BRIEF: Output every line of the records below verbatim, leaving out the pictures.

SUPPLIED INFORMATION:
··········
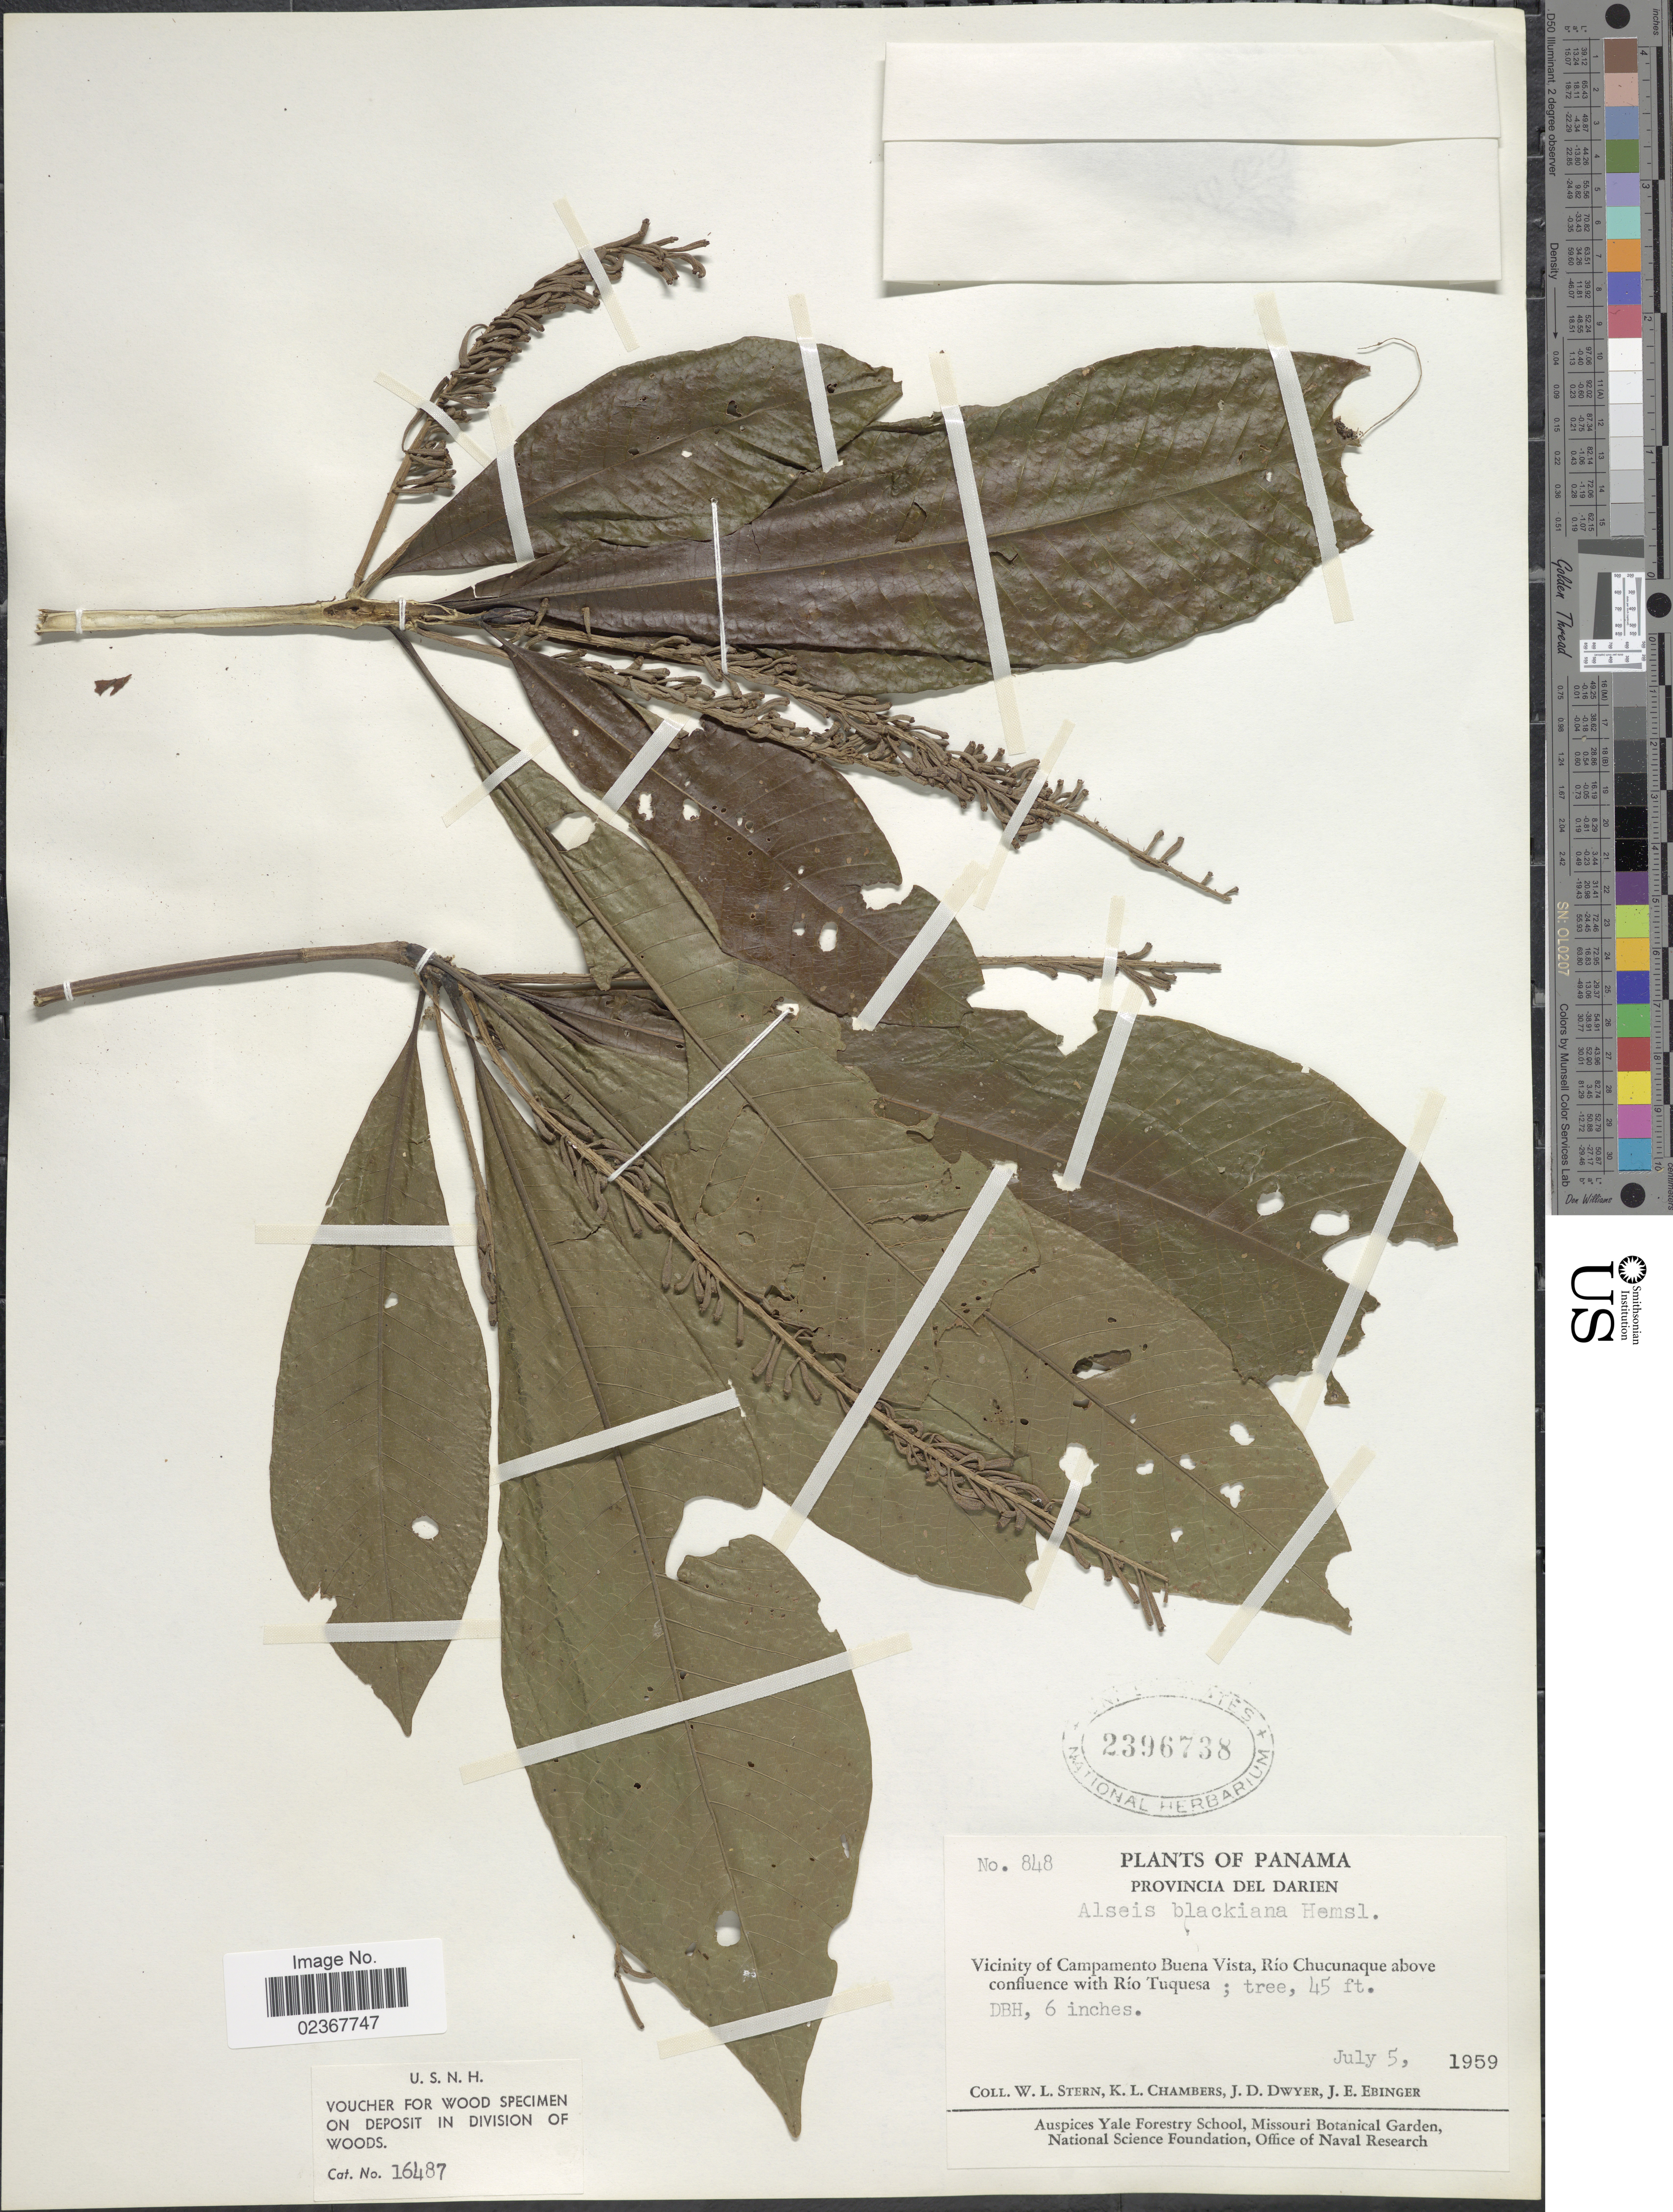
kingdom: Plantae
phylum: Tracheophyta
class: Magnoliopsida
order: Gentianales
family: Rubiaceae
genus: Alseis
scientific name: Alseis blackiana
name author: Hemsl.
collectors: W. L. Stern, K. Chambers, J. D. Dwyer & J. Ebinger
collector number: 848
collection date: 1959-07-05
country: Panama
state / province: Darién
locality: Vicinity of Campamento Buena Vista, Rio Chucunaque above confluence with Rio Tuquesa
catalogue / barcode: US 2396738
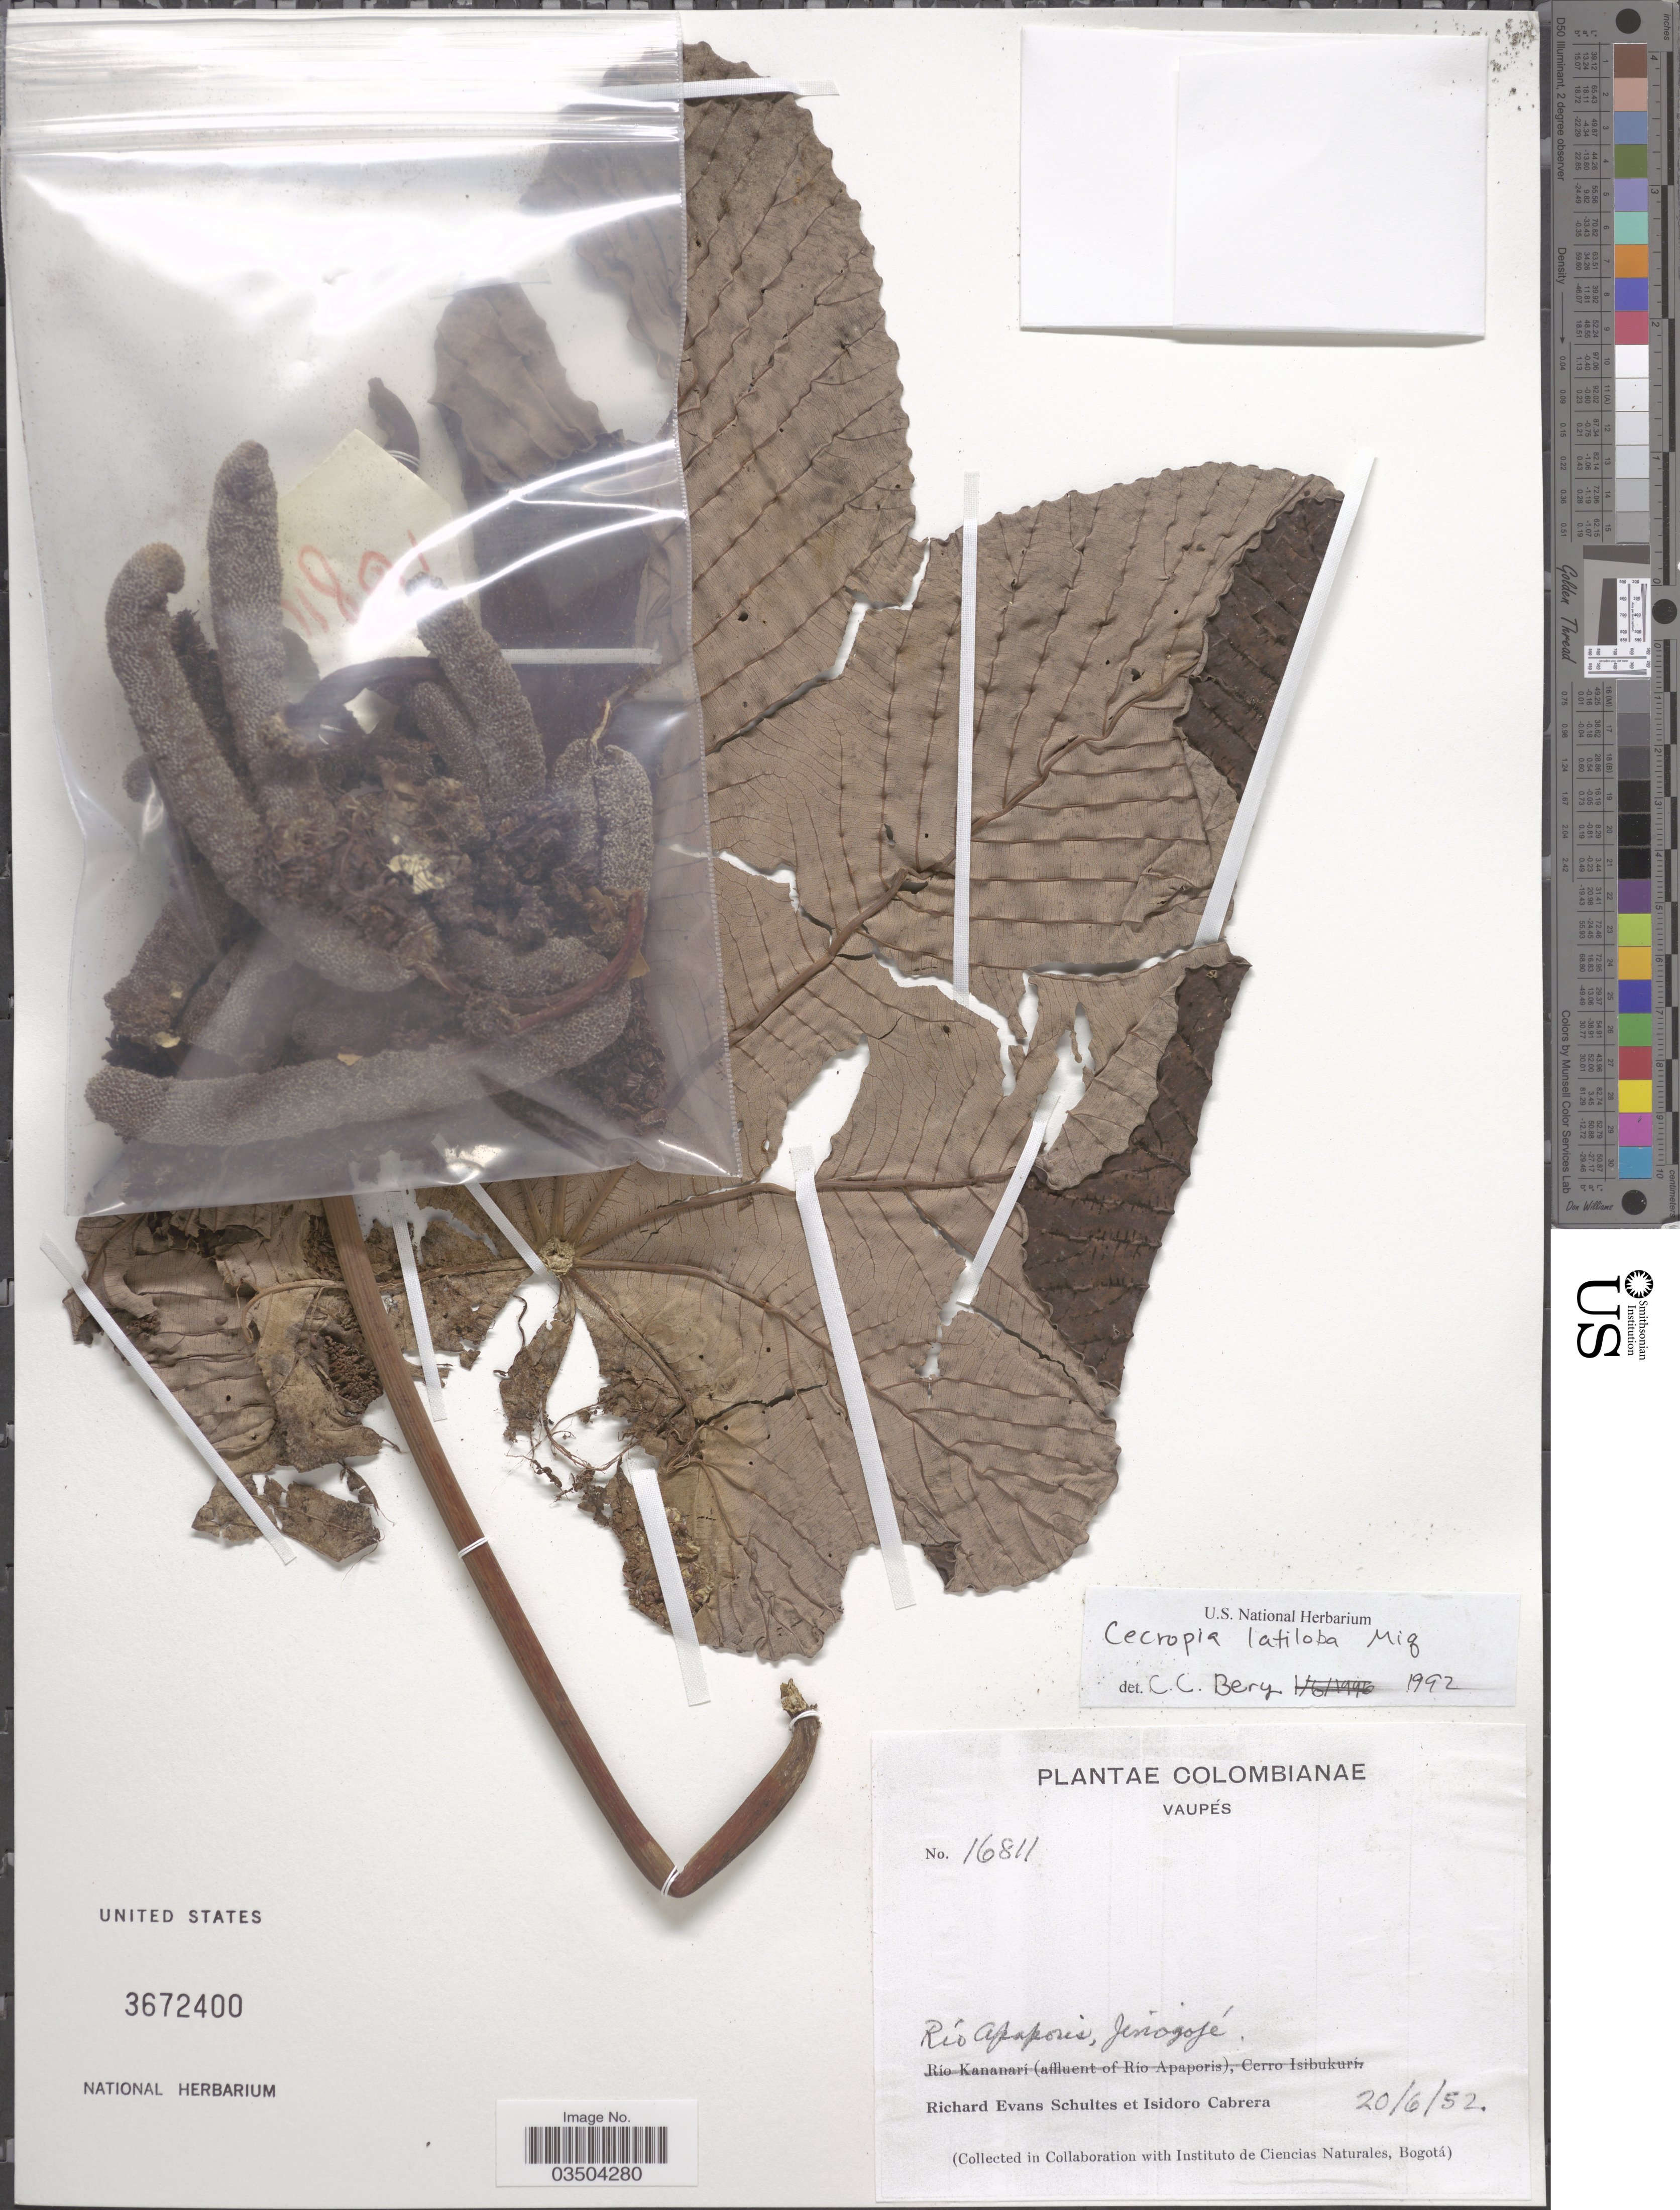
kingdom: Plantae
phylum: Tracheophyta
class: Magnoliopsida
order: Rosales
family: Urticaceae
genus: Cecropia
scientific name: Cecropia latiloba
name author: Miq.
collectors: R. E. Schultes & I. Cabrera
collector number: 16811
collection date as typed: Transcribed d/m/y: 20/6/52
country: Colombia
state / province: Vaupés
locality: Río Apaporis, Jinogojé*.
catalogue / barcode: US 3672400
··········
SOLUTION TO THIS TASK:
kingdom: Plantae
phylum: Tracheophyta
class: Magnoliopsida
order: Gentianales
family: Rubiaceae
genus: Alseis
scientific name: Alseis blackiana
name author: Hemsl.
collectors: W. L. Stern, K. Chambers, J. D. Dwyer & J. Ebinger
collector number: 848
collection date: 1959-07-05
country: Panama
state / province: Darién
locality: Vicinity of Campamento Buena Vista, Rio Chucunaque above confluence with Rio Tuquesa
catalogue / barcode: US 2396738
kingdom: Plantae
phylum: Tracheophyta
class: Magnoliopsida
order: Rosales
family: Urticaceae
genus: Cecropia
scientific name: Cecropia latiloba
name author: Miq.
collectors: R. E. Schultes & I. Cabrera
collector number: 16811
collection date as typed: Transcribed d/m/y: 20/6/52
country: Colombia
state / province: Vaupés
locality: Río Apaporis, Jinogojé*.
catalogue / barcode: US 3672400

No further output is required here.